Information Start Marker
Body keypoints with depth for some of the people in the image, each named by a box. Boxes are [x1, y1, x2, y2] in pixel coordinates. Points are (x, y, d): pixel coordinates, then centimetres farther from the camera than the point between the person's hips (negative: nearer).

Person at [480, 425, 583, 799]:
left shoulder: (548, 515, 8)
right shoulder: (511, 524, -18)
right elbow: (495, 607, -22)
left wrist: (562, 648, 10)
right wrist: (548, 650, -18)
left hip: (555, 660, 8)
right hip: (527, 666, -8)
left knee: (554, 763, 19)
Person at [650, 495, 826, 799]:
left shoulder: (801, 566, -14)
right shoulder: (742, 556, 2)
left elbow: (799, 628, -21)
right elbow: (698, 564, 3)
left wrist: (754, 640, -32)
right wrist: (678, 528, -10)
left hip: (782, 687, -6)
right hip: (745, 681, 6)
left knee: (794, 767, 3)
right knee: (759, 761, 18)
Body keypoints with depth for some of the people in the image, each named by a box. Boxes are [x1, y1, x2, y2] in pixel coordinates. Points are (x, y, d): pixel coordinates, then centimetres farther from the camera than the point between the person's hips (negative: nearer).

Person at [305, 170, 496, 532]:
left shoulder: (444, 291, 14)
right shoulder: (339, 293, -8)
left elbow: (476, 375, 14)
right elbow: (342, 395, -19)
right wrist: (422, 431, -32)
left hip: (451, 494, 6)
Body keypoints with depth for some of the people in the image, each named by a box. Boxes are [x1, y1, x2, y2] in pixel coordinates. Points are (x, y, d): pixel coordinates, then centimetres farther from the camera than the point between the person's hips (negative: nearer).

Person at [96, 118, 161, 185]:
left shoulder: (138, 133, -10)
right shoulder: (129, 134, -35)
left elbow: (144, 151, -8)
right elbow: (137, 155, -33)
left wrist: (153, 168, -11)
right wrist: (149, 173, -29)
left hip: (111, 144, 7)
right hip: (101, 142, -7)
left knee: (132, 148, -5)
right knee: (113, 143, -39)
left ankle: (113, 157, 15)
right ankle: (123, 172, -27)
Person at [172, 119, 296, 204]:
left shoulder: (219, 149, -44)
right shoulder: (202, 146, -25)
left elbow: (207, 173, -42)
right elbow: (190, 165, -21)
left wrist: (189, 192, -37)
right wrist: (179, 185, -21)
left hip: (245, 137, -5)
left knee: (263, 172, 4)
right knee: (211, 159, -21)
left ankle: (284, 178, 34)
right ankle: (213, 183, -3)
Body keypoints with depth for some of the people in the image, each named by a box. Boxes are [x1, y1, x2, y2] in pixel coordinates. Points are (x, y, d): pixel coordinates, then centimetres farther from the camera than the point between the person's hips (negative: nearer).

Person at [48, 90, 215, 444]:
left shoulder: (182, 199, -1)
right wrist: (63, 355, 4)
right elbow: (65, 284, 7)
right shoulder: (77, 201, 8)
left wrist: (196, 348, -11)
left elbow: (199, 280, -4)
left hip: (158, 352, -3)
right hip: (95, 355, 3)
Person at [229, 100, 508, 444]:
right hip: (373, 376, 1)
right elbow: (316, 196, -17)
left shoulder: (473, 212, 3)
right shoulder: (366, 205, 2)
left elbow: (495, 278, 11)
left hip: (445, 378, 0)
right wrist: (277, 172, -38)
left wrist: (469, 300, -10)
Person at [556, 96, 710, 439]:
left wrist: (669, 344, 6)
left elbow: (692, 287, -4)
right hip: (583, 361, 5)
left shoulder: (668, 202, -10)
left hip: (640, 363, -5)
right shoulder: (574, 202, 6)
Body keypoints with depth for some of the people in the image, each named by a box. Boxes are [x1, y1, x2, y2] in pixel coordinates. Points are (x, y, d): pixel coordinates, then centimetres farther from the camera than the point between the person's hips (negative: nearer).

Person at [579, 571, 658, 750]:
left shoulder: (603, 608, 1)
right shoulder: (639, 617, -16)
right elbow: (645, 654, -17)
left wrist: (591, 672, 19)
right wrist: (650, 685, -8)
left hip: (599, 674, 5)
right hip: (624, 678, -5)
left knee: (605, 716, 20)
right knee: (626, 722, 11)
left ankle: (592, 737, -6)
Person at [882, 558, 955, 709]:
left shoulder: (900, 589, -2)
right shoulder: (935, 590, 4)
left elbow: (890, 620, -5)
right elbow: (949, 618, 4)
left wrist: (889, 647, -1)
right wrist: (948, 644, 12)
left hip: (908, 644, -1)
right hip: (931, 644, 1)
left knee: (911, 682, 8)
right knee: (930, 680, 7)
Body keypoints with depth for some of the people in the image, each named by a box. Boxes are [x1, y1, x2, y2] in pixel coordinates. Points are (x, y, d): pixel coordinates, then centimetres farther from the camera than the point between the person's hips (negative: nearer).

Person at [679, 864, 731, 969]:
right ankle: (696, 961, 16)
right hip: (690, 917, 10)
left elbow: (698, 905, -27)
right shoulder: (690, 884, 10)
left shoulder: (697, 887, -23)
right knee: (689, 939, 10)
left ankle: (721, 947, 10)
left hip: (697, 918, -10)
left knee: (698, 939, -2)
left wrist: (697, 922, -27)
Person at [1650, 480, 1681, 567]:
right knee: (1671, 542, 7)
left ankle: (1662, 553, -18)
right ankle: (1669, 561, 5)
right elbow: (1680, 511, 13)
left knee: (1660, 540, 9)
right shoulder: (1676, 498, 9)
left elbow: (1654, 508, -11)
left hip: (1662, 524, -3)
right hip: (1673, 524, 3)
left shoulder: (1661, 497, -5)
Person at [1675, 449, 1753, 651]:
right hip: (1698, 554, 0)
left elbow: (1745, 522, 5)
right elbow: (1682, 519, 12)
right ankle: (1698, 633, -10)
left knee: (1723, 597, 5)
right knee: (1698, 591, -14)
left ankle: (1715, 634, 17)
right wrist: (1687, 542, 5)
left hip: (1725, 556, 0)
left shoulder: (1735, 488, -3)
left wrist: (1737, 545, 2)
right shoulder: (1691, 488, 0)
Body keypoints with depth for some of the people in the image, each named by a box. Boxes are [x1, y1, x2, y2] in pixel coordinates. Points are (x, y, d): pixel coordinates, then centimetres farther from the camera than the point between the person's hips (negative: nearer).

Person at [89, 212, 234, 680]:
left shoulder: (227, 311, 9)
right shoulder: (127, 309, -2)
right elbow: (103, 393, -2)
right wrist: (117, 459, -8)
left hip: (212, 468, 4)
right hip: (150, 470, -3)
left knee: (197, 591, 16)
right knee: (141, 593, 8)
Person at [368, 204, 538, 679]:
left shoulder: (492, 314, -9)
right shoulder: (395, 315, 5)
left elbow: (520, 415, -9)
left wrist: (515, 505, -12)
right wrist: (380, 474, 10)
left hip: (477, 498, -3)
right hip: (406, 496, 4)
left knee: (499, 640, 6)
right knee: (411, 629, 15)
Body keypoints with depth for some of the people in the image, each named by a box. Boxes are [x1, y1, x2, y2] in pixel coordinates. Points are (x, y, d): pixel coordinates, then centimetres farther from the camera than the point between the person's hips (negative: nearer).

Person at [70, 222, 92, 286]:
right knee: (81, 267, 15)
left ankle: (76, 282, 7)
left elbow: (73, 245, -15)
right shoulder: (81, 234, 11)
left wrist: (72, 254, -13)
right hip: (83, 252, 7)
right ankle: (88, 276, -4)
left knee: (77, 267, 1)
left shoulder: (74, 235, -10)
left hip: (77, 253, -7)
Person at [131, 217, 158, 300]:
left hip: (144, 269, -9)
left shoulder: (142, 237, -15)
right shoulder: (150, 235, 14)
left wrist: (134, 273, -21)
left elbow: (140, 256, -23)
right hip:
Information End Marker
Reproduce every item above verbatim, line for line, without omitting or altering anything.

Body keypoints with depth for some of the people in the image, each named by a box. Boxes are [x1, y1, x2, y2] in pixel coordinates. Points are (x, y, d): pixel coordinates, then centimetres farther from the camera than the point between the person's hips (negative: nearer).

Person at [480, 425, 583, 799]:
left shoulder: (548, 515, 8)
right shoulder: (511, 524, -18)
right elbow: (495, 607, -22)
left wrist: (562, 648, 10)
right wrist: (548, 650, -18)
left hip: (555, 660, 8)
right hip: (527, 666, -8)
left knee: (554, 763, 19)
Person at [650, 495, 826, 799]:
left shoulder: (801, 566, -14)
right shoulder: (742, 556, 2)
left elbow: (799, 628, -21)
right elbow: (698, 564, 3)
left wrist: (754, 640, -32)
right wrist: (678, 528, -10)
left hip: (782, 687, -6)
right hip: (745, 681, 6)
left knee: (794, 767, 3)
right knee: (759, 761, 18)
Body keypoints with depth for some of the people in the image, each named by a box. Boxes are [x1, y1, x2, y2] in pixel coordinates. Points are (x, y, d): pixel coordinates, then centimetres farther from the camera than the point between the person's hips (negative: nearer).

Person at [305, 170, 496, 532]:
left shoulder: (444, 291, 14)
right shoulder: (339, 293, -8)
left elbow: (476, 375, 14)
right elbow: (342, 395, -19)
right wrist: (422, 431, -32)
left hip: (451, 494, 6)
Body keypoints with depth for some of the people in the image, each named by a box. Boxes are [x1, y1, x2, y2] in pixel coordinates. Points are (x, y, d): pixel coordinates, then centimetres farther from the camera than the point between the person's hips (negative: nearer).

Person at [96, 118, 161, 185]:
left shoulder: (138, 133, -10)
right shoulder: (129, 134, -35)
left elbow: (144, 151, -8)
right elbow: (137, 155, -33)
left wrist: (153, 168, -11)
right wrist: (149, 173, -29)
left hip: (111, 144, 7)
right hip: (101, 142, -7)
left knee: (132, 148, -5)
right knee: (113, 143, -39)
left ankle: (113, 157, 15)
right ankle: (123, 172, -27)
Person at [172, 119, 296, 204]:
left shoulder: (219, 149, -44)
right shoulder: (202, 146, -25)
left elbow: (207, 173, -42)
right elbow: (190, 165, -21)
left wrist: (189, 192, -37)
right wrist: (179, 185, -21)
left hip: (245, 137, -5)
left knee: (263, 172, 4)
right knee: (211, 159, -21)
left ankle: (284, 178, 34)
right ankle: (213, 183, -3)
Body keypoints with depth for some of the people in the image, each named by a box. Boxes are [x1, y1, x2, y2] in pixel coordinates. Points are (x, y, d): pixel coordinates, then centimetres farther from the camera than the point between the person's hips (negative: nearer).

Person at [48, 90, 215, 444]:
left shoulder: (182, 199, -1)
right wrist: (63, 355, 4)
right elbow: (65, 284, 7)
right shoulder: (77, 201, 8)
left wrist: (196, 348, -11)
left elbow: (199, 280, -4)
left hip: (158, 352, -3)
right hip: (95, 355, 3)
Person at [229, 100, 508, 444]:
right hip: (373, 376, 1)
right elbow: (316, 196, -17)
left shoulder: (473, 212, 3)
right shoulder: (366, 205, 2)
left elbow: (495, 278, 11)
left hip: (445, 378, 0)
right wrist: (277, 172, -38)
left wrist: (469, 300, -10)
Person at [556, 96, 710, 439]:
left wrist: (669, 344, 6)
left elbow: (692, 287, -4)
right hip: (583, 361, 5)
left shoulder: (668, 202, -10)
left hip: (640, 363, -5)
right shoulder: (574, 202, 6)
Body keypoints with depth for some of the people in the image, each named by a box. Boxes are [x1, y1, x2, y2] in pixel coordinates. Points are (x, y, d): pixel coordinates, then centimetres farther from the camera than the point between the person's hips (negative: nearer).

Person at [579, 571, 658, 750]:
left shoulder: (603, 608, 1)
right shoulder: (639, 617, -16)
right elbow: (645, 654, -17)
left wrist: (591, 672, 19)
right wrist: (650, 685, -8)
left hip: (599, 674, 5)
right hip: (624, 678, -5)
left knee: (605, 716, 20)
right knee: (626, 722, 11)
left ankle: (592, 737, -6)
Person at [882, 558, 955, 709]:
left shoulder: (900, 589, -2)
right shoulder: (935, 590, 4)
left elbow: (890, 620, -5)
right elbow: (949, 618, 4)
left wrist: (889, 647, -1)
right wrist: (948, 644, 12)
left hip: (908, 644, -1)
right hip: (931, 644, 1)
left knee: (911, 682, 8)
right knee: (930, 680, 7)
Body keypoints with depth for some of the people in the image, each named by a box. Boxes are [x1, y1, x2, y2] in pixel coordinates. Points are (x, y, d): pixel coordinates, then centimetres farther from the camera than the point between the person's hips (negative: nearer).

Person at [679, 864, 731, 969]:
right ankle: (696, 961, 16)
right hip: (690, 917, 10)
left elbow: (698, 905, -27)
right shoulder: (690, 884, 10)
left shoulder: (697, 887, -23)
right knee: (689, 939, 10)
left ankle: (721, 947, 10)
left hip: (697, 918, -10)
left knee: (698, 939, -2)
left wrist: (697, 922, -27)
Person at [1650, 480, 1681, 567]:
right knee: (1671, 542, 7)
left ankle: (1662, 553, -18)
right ankle: (1669, 561, 5)
right elbow: (1680, 511, 13)
left knee: (1660, 540, 9)
right shoulder: (1676, 498, 9)
left elbow: (1654, 508, -11)
left hip: (1662, 524, -3)
right hip: (1673, 524, 3)
left shoulder: (1661, 497, -5)
Person at [1675, 449, 1753, 651]:
right hip: (1698, 554, 0)
left elbow: (1745, 522, 5)
right elbow: (1682, 519, 12)
right ankle: (1698, 633, -10)
left knee: (1723, 597, 5)
right knee: (1698, 591, -14)
left ankle: (1715, 634, 17)
right wrist: (1687, 542, 5)
left hip: (1725, 556, 0)
left shoulder: (1735, 488, -3)
left wrist: (1737, 545, 2)
right shoulder: (1691, 488, 0)
Body keypoints with depth for some of the people in the image, each named by a box. Boxes are [x1, y1, x2, y2] in pixel coordinates. Points are (x, y, d): pixel coordinates, then centimetres farther from the camera than the point between the person's hips (negative: nearer).

Person at [89, 212, 234, 680]:
left shoulder: (227, 311, 9)
right shoulder: (127, 309, -2)
right elbow: (103, 393, -2)
right wrist: (117, 459, -8)
left hip: (212, 468, 4)
right hip: (150, 470, -3)
left knee: (197, 591, 16)
right knee: (141, 593, 8)
Person at [368, 204, 538, 679]:
left shoulder: (492, 314, -9)
right shoulder: (395, 315, 5)
left elbow: (520, 415, -9)
left wrist: (515, 505, -12)
right wrist: (380, 474, 10)
left hip: (477, 498, -3)
right hip: (406, 496, 4)
left knee: (499, 640, 6)
right knee: (411, 629, 15)
Body keypoints with depth for some of the people in the image, each named by a box. Boxes are [x1, y1, x2, y2] in pixel coordinates. Points are (x, y, d): pixel coordinates, then centimetres farther from the camera than the point between the person's hips (negative: nearer).

Person at [70, 222, 92, 286]:
right knee: (81, 267, 15)
left ankle: (76, 282, 7)
left elbow: (73, 245, -15)
right shoulder: (81, 234, 11)
left wrist: (72, 254, -13)
right hip: (83, 252, 7)
right ankle: (88, 276, -4)
left knee: (77, 267, 1)
left shoulder: (74, 235, -10)
left hip: (77, 253, -7)
Person at [131, 217, 158, 300]:
left hip: (144, 269, -9)
left shoulder: (142, 237, -15)
right shoulder: (150, 235, 14)
left wrist: (134, 273, -21)
left elbow: (140, 256, -23)
right hip:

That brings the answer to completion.